Symmetry energy softening in nuclear matter with non-nucleonic constituents

TL;DR

This paper investigates how the nuclear symmetry energy softens at high densities due to the appearance of hyperons and quark matter, impacting the equation of state in dense nuclear environments.

Contribution

It introduces a detailed analysis of symmetry energy behavior with hyperons and quark phases within relativistic mean-field models, highlighting the softening effects at high densities.

Findings

Symmetry energy softens with hyperon inclusion, especially $ ext{Λ}$ hyperons.

In quark-hadron mixed phases, symmetry energy decreases with increasing quark volume fraction.

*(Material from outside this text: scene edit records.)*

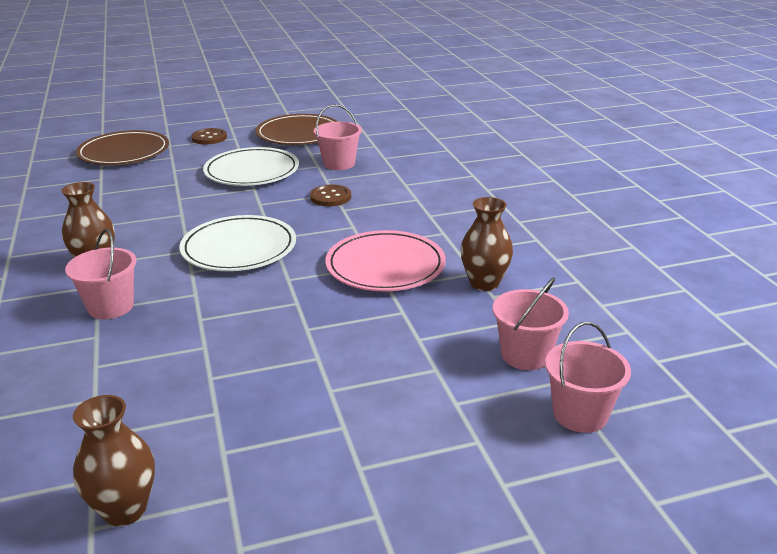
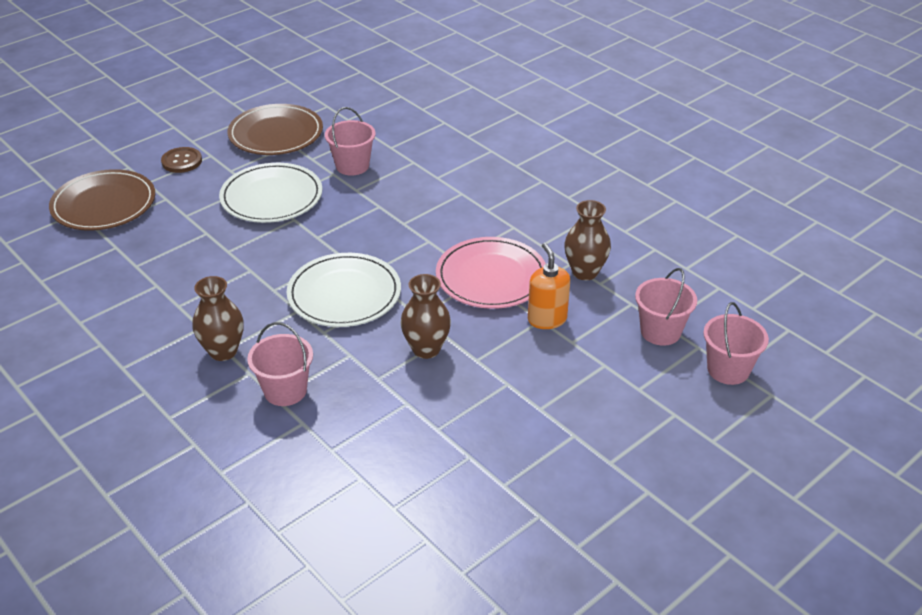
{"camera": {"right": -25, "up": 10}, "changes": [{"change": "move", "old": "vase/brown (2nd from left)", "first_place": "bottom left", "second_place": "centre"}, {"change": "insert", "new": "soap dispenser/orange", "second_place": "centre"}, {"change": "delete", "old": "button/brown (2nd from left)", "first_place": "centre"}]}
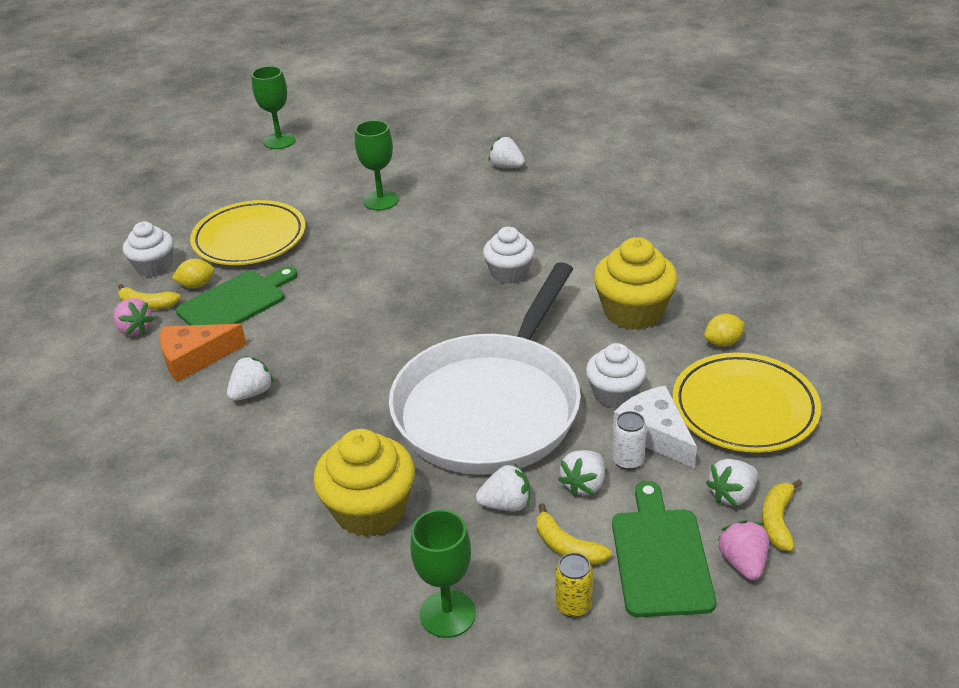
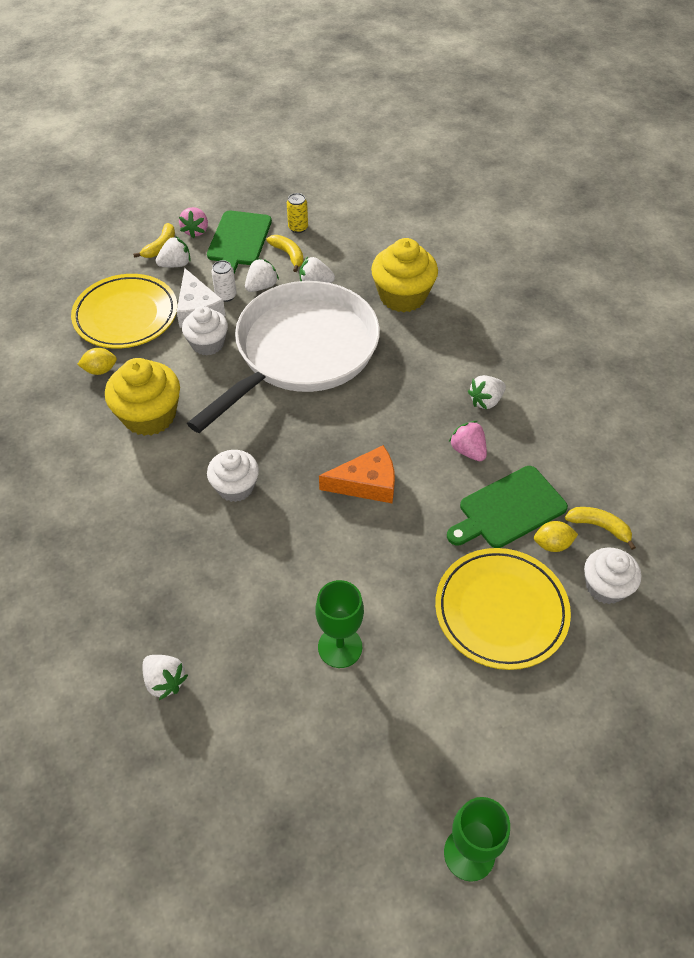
{"camera": {"right": -170, "up": 15}, "changes": [{"change": "move", "old": "cheese/orange", "first_place": "middle left", "second_place": "centre"}, {"change": "move", "old": "strawberry/pink (1st from left in the first image)", "new": "strawberry/pink (2nd from left)", "first_place": "middle left", "second_place": "middle right"}, {"change": "delete", "old": "goblet/green (3rd from left)", "first_place": "bottom centre"}]}
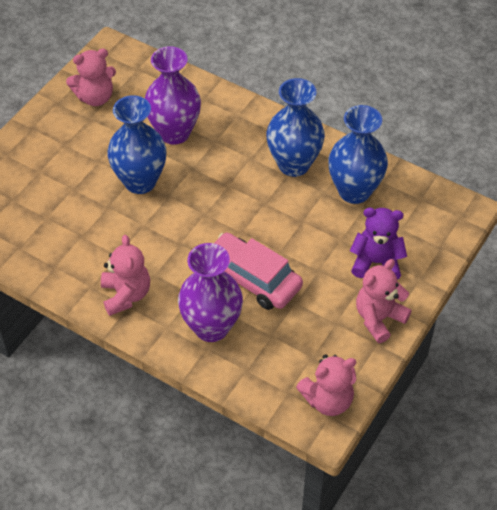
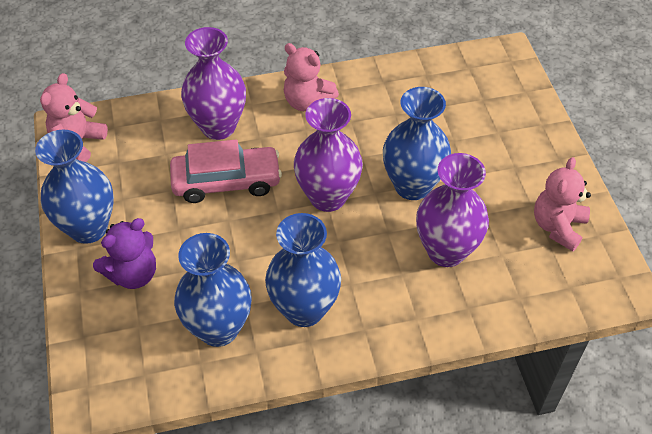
{"camera": {"right": 135, "up": 0}, "changes": [{"change": "replace", "old": "teddy bear/pink (4th from left)", "new": "vase/blue (1st from left)", "first_place": "middle right", "second_place": "middle left"}, {"change": "insert", "new": "vase/purple (2nd from left)", "second_place": "centre"}]}
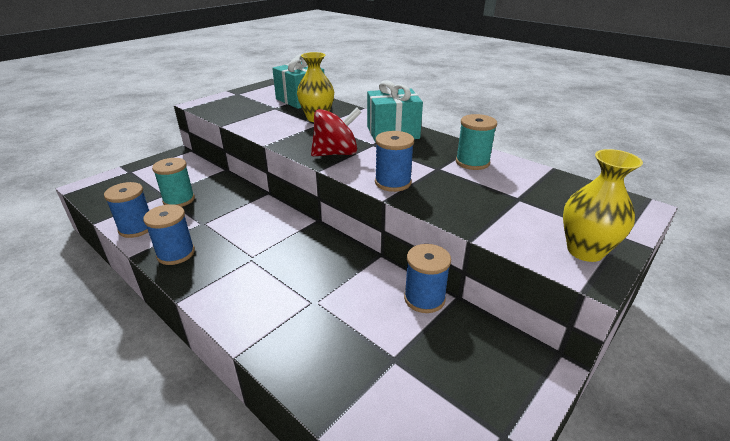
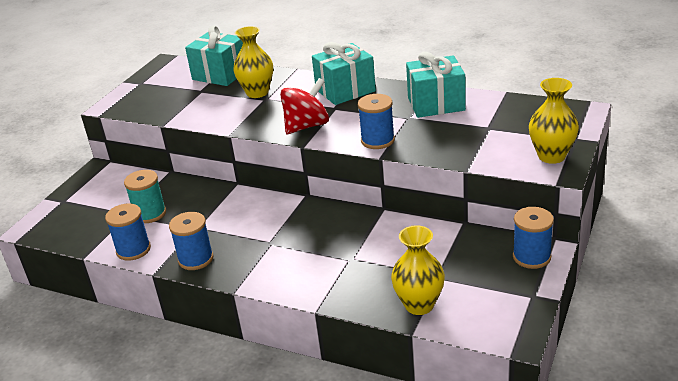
{"camera": {"right": -15, "up": 0}, "changes": [{"change": "insert", "new": "vase/yellow (2nd from left)", "second_place": "bottom centre"}, {"change": "replace", "old": "spool/turquoise (2nd from left)", "new": "gift/turquoise (3rd from left)", "first_place": "top centre", "second_place": "top centre"}, {"change": "move", "old": "spool/blue (4th from left)", "first_place": "centre", "second_place": "middle right"}]}
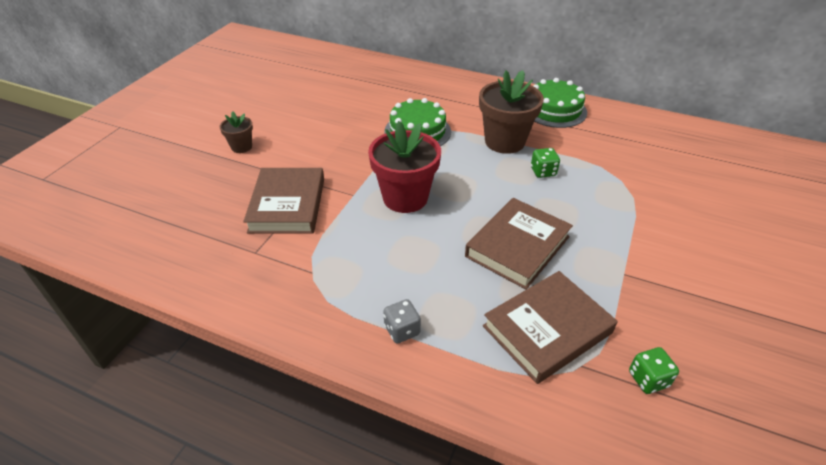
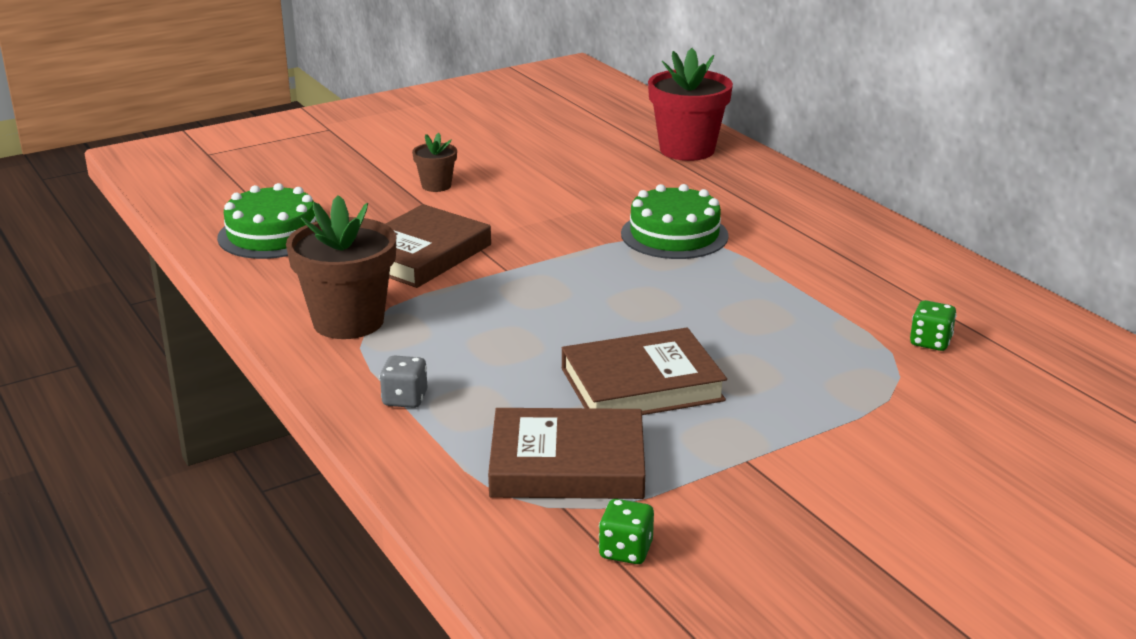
{"camera": {"right": 35, "up": -15}, "changes": [{"change": "move", "old": "cake/green (2nd from left in the first image)", "new": "cake/green (1st from left)", "first_place": "top right", "second_place": "middle left"}, {"change": "move", "old": "flower pot/brown (2nd from left in the first image)", "new": "flower pot/brown (1st from left)", "first_place": "top centre", "second_place": "middle left"}, {"change": "move", "old": "flower pot/red", "first_place": "centre", "second_place": "top centre"}, {"change": "move", "old": "dice/green (1st from left in the first image)", "new": "dice/green (2nd from left)", "first_place": "centre", "second_place": "middle right"}]}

Softening of symmetry energy correlates with potential signals in heavy-ion collision experiments.

Abstract

We study the trend of the nuclear symmetry energy in relativistic mean-field models with appearance of the hyperon and quark degrees of freedom at high densities. On the pure hadron level, we focus on the role of $\Lambda$ hyperons in influencing the symmetry energy both at given fractions and at charge and chemical equilibriums. The softening of the nuclear symmetry energy is observed with the inclusion of the $\Lambda$ hyperons that suppresses the nucleon fraction. In the phase with the admixture of quarks and hadrons, the equation of state is established on the Gibbs conditions. With the increase of the quark volume fraction in denser and denser matter, the apparent nuclear symmetry energy decreases till to disappear. This softening would have associations with the observations which need detailed discriminations in dense matter with the admixture of new degrees of freedom created by heavy-ion collisions.